The node scaling dashboard gives O&M engineers a single view of pod and node scaling activity — including real-time cluster state, historical trends, and event-level detail — so you can identify capacity problems and pinpoint the root cause of scaling failures without manually querying cluster logs.
Prerequisites
Before you begin, make sure that:
-
The node scaling dashboard is enabled for your cluster. To enable it, submit a ticket
-
The Kubernetes event center is enabled for your cluster. For more information, see Event monitoring
-
The audit log feature is enabled for your cluster. For more information, see Use cluster auditing
Dashboard layout
The node scaling dashboard consists of four areas: Overview, Pod details, Node details, and List of scaling activities.
Overview
The overview area shows five key metrics for quick cluster health assessment.
| Metric | What it shows |
|---|---|
| Total number of nodes | Total nodes in the cluster — indicates overall cluster capacity |
| Number of available nodes | Nodes in the KubeletReady state. If this differs from the total, some nodes are not in the KubeletNotReady state — meaning they are either being added to the cluster or have failed |
| Cluster scalability | Whether cluster-autoscaler can currently scale out. Displays NO when the number of nodes not in the Ready state exceeds the configured upper limit |
| Most recent scale-out activities | Count of scale-out activities in the selected time range |
| Most recent scale-in activities | Count of scale-in activities in the selected time range |
Pod details
| Chart | What it shows |
|---|---|
| Unschedulable pod trend | Number of pods in the Pending state over time — an increase typically signals that the cluster needs to scale out |
| Evicted pod trend | Number of evicted pods over time — a spike indicates that resource consumption on a node has reached its threshold |
Node details
| Chart | What it shows |
|---|---|
| Node status trend | Total nodes, KubeletReady nodes, and KubeletNotReady nodes over time. Nodes added within the last 10 minutes are excluded from the KubeletNotReady count |
| Node scale-out trend | Scale-out activity over time. Each data point maps to the number of ScaledUpGroup events generated — one event per scale-out action by cluster-autoscaler |
| Node scale-in trend | Scale-in activity over time. Each data point maps to the number of ScaleDown events generated — one event per scale-in action by cluster-autoscaler |
List of scaling activities
The scaling activity list displays all scaling-related events in chronological order. Search by pod name, node name, or event type to locate specific activities and inspect their details.
Identify issues
Check for abnormal nodes: Compare Total number of nodes with Number of available nodes. If they differ, some nodes are in an abnormal state and need attention.

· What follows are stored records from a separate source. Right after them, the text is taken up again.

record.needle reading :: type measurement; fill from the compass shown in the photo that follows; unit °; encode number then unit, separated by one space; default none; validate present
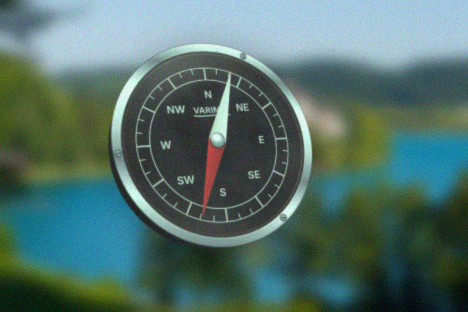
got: 200 °
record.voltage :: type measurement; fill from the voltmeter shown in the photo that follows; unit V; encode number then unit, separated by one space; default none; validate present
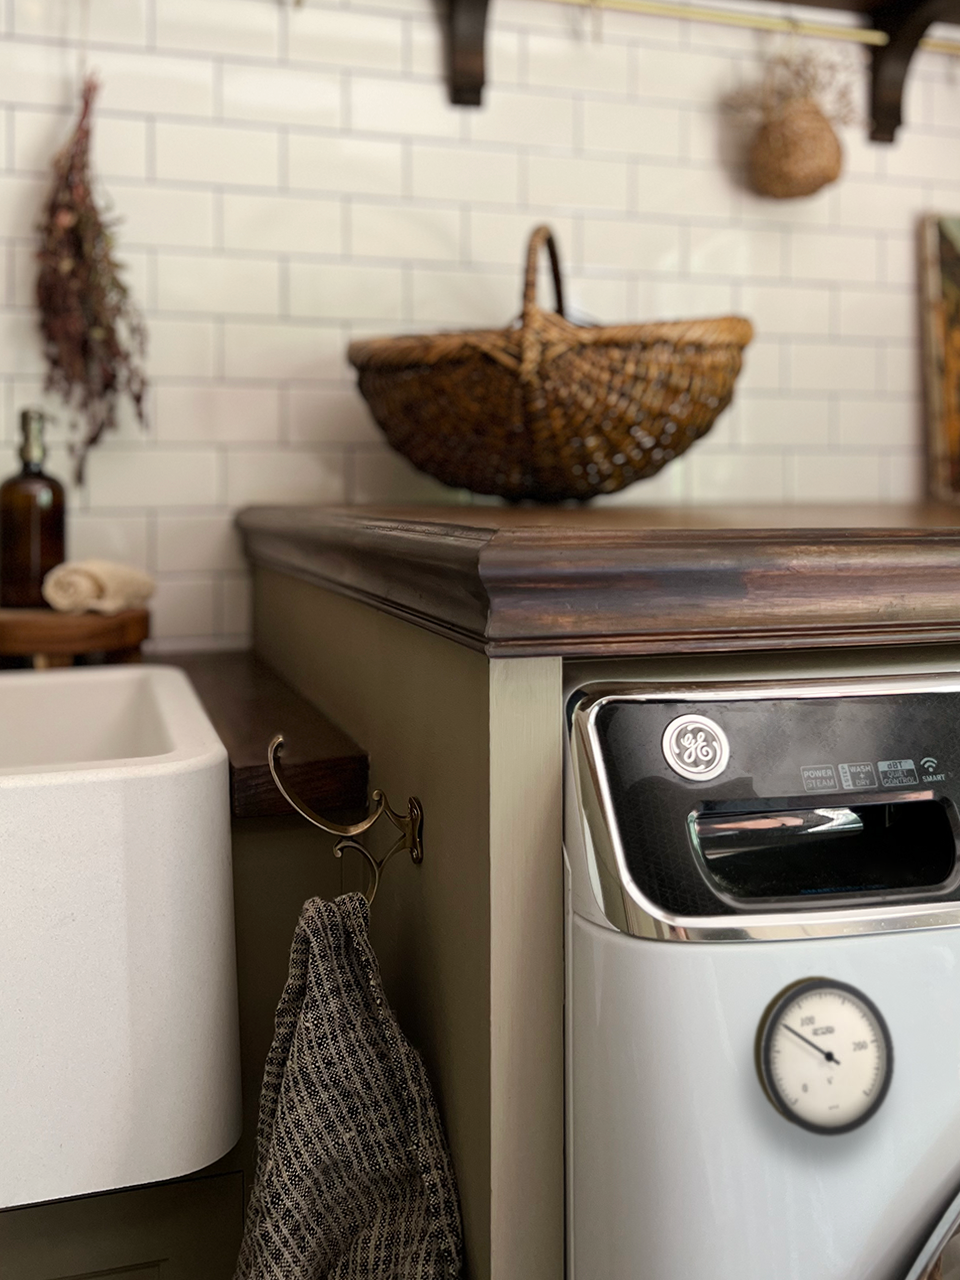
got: 75 V
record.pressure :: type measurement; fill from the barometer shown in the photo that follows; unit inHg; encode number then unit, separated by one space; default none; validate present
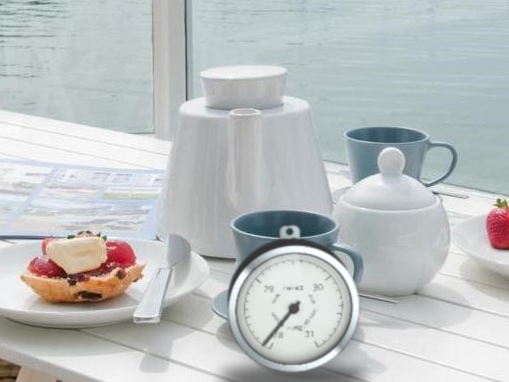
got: 28.1 inHg
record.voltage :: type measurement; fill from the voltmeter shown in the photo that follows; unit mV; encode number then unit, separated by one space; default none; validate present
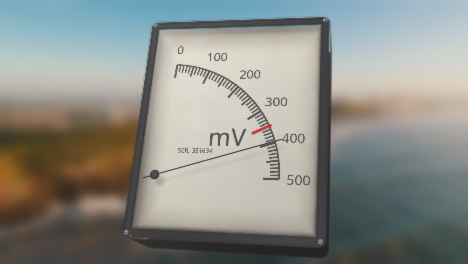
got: 400 mV
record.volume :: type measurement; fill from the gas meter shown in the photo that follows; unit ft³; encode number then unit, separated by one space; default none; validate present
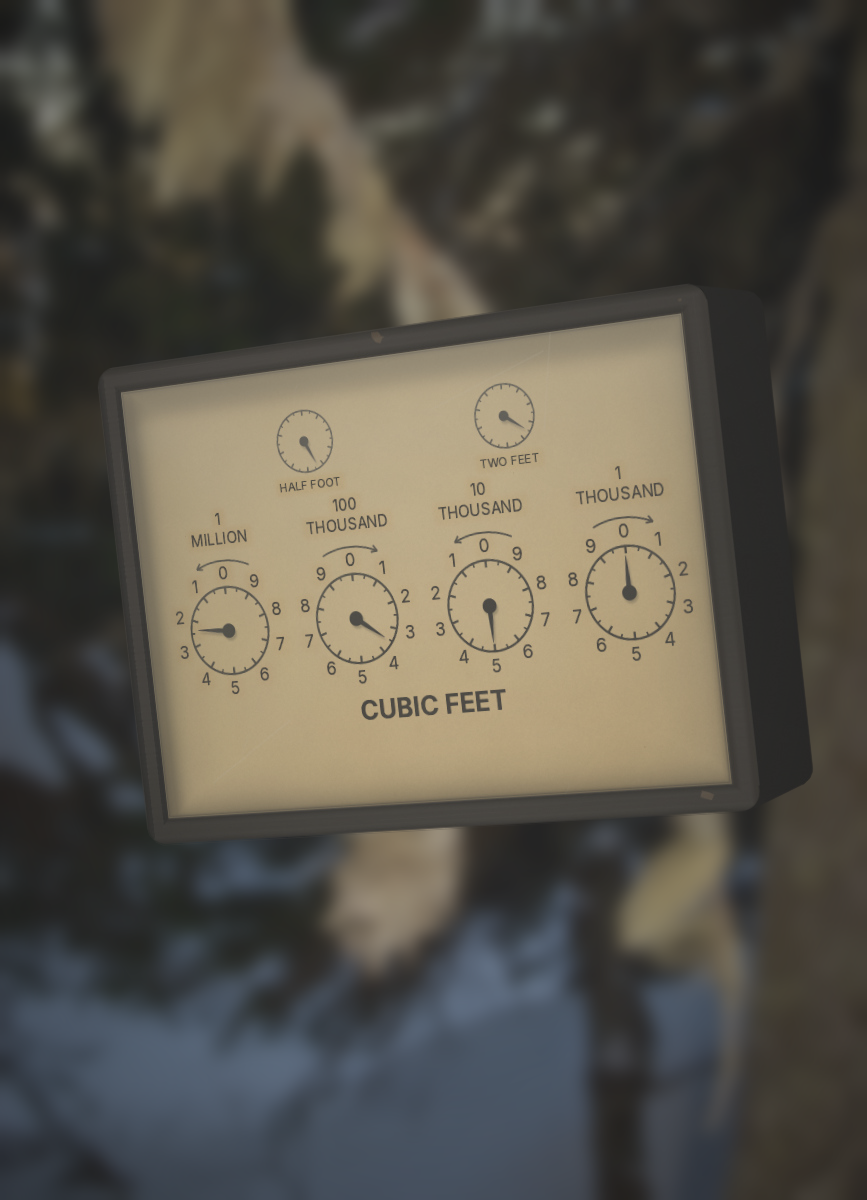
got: 235000 ft³
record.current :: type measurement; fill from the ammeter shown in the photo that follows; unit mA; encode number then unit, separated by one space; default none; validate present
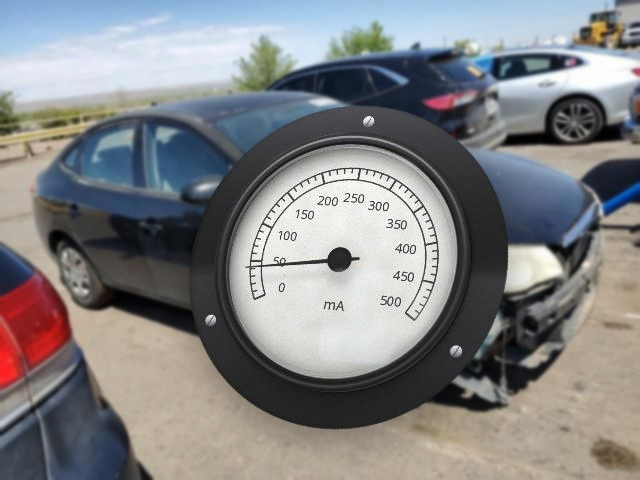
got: 40 mA
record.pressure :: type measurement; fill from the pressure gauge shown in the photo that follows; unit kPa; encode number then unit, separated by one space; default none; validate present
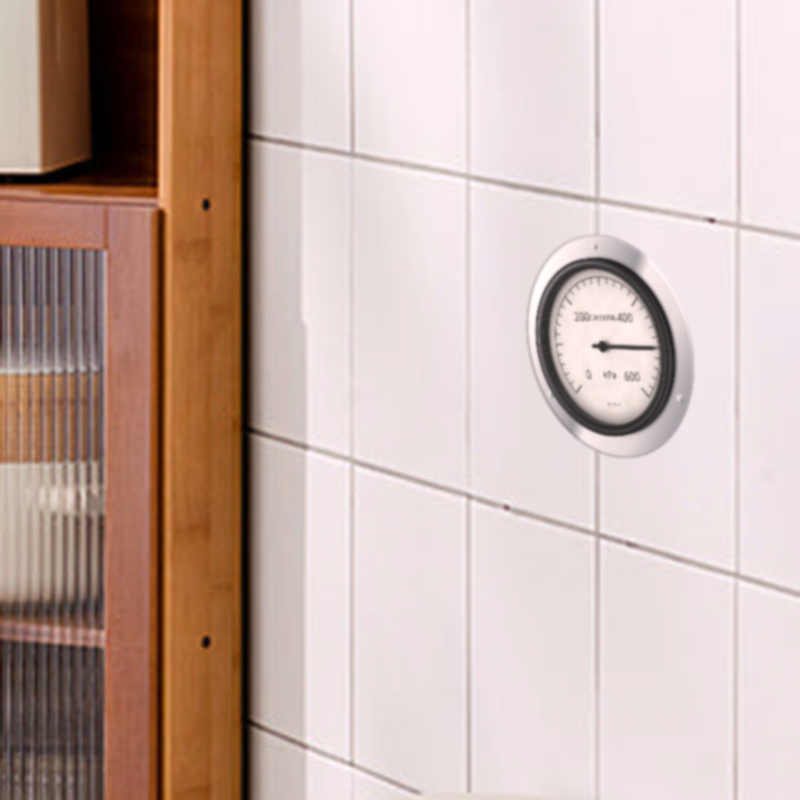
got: 500 kPa
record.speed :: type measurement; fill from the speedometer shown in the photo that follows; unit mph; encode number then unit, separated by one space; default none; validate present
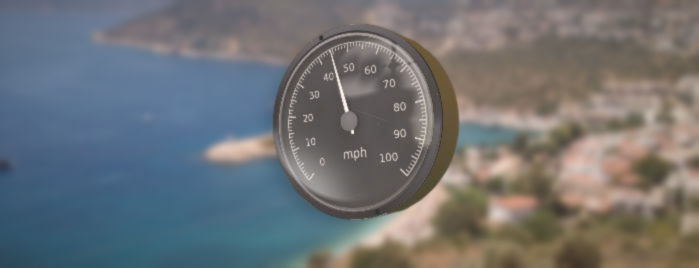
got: 45 mph
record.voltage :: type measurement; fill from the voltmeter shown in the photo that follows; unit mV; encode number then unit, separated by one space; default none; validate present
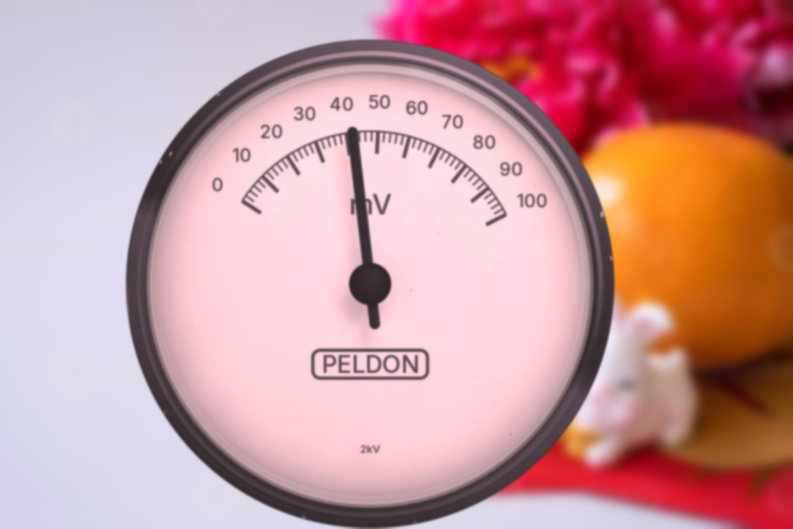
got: 42 mV
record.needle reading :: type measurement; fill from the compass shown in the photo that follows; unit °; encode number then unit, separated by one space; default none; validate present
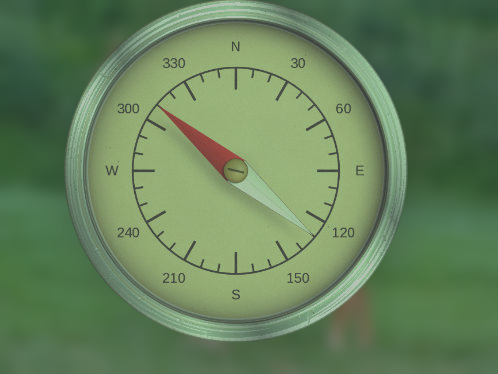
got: 310 °
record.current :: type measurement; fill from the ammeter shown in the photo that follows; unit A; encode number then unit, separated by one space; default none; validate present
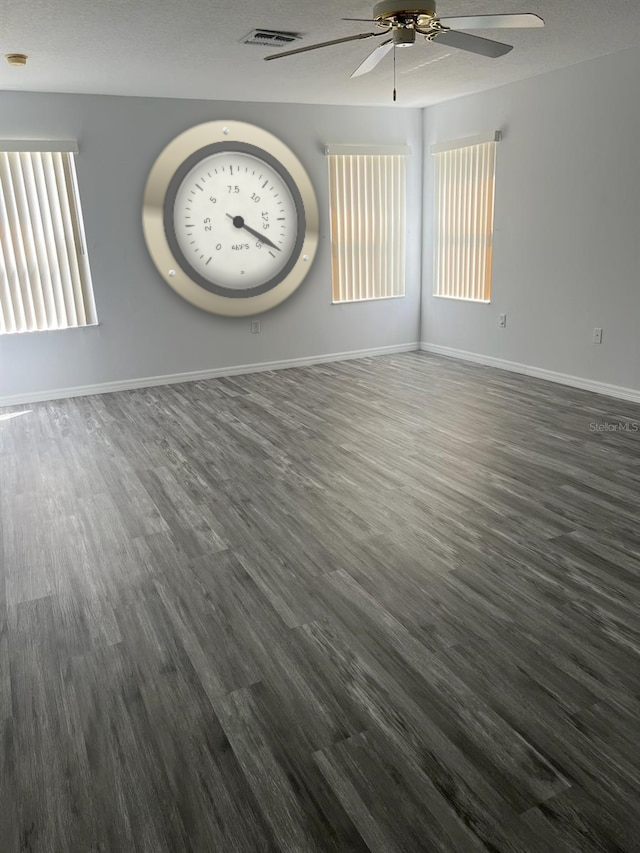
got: 14.5 A
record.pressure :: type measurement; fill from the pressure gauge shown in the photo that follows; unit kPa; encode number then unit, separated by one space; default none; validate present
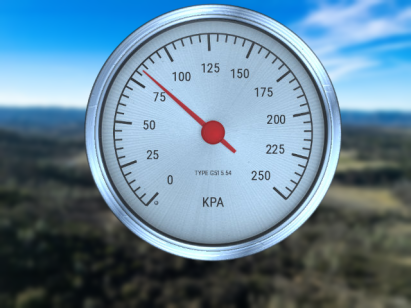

Assess cluster sizing: Online workloads fluctuate between peak and off-peak hours, and auto scaling is designed to follow that pattern. Open the Node details area, select a time range that covers a recent peak period, and compare the scaling trend against your workload history. If the cluster failed to scale as expected, review your auto scaling configuration.
Troubleshoot scaling failures
Pending pods exist but nodes are not scaling out
-
Check the Cluster scalability metric in the Overview area.
-
If it shows NO, cluster-autoscaler is blocked from scaling out — troubleshoot the cluster state before continuing.
-
If it shows YES, move to the next step.
-
-
In the List of scaling activities, search for the pod name or the
NotTriggerScaleUpevent. -
Inspect the
reasonfield to identify why the scale-out was not triggered.
Scale-out triggered but failed to complete
-
In the List of scaling activities, search for the
FailedToScaleUpGroupevent. -
Inspect the
reasonfield to identify what prevented cluster-autoscaler from completing the scale-out.
Determine when a scale-out was triggered
In the List of scaling activities, search for the pod name or the NotTriggerScaleUp event, then check the event timestamp.
Determine when a scale-in was triggered
In the List of scaling activities, search for the node name or the ScaleDown event, then check the event timestamp.
Scale-in failed
In the List of scaling activities, search for the node name or the ScaleDownFailed event, then inspect the reason field.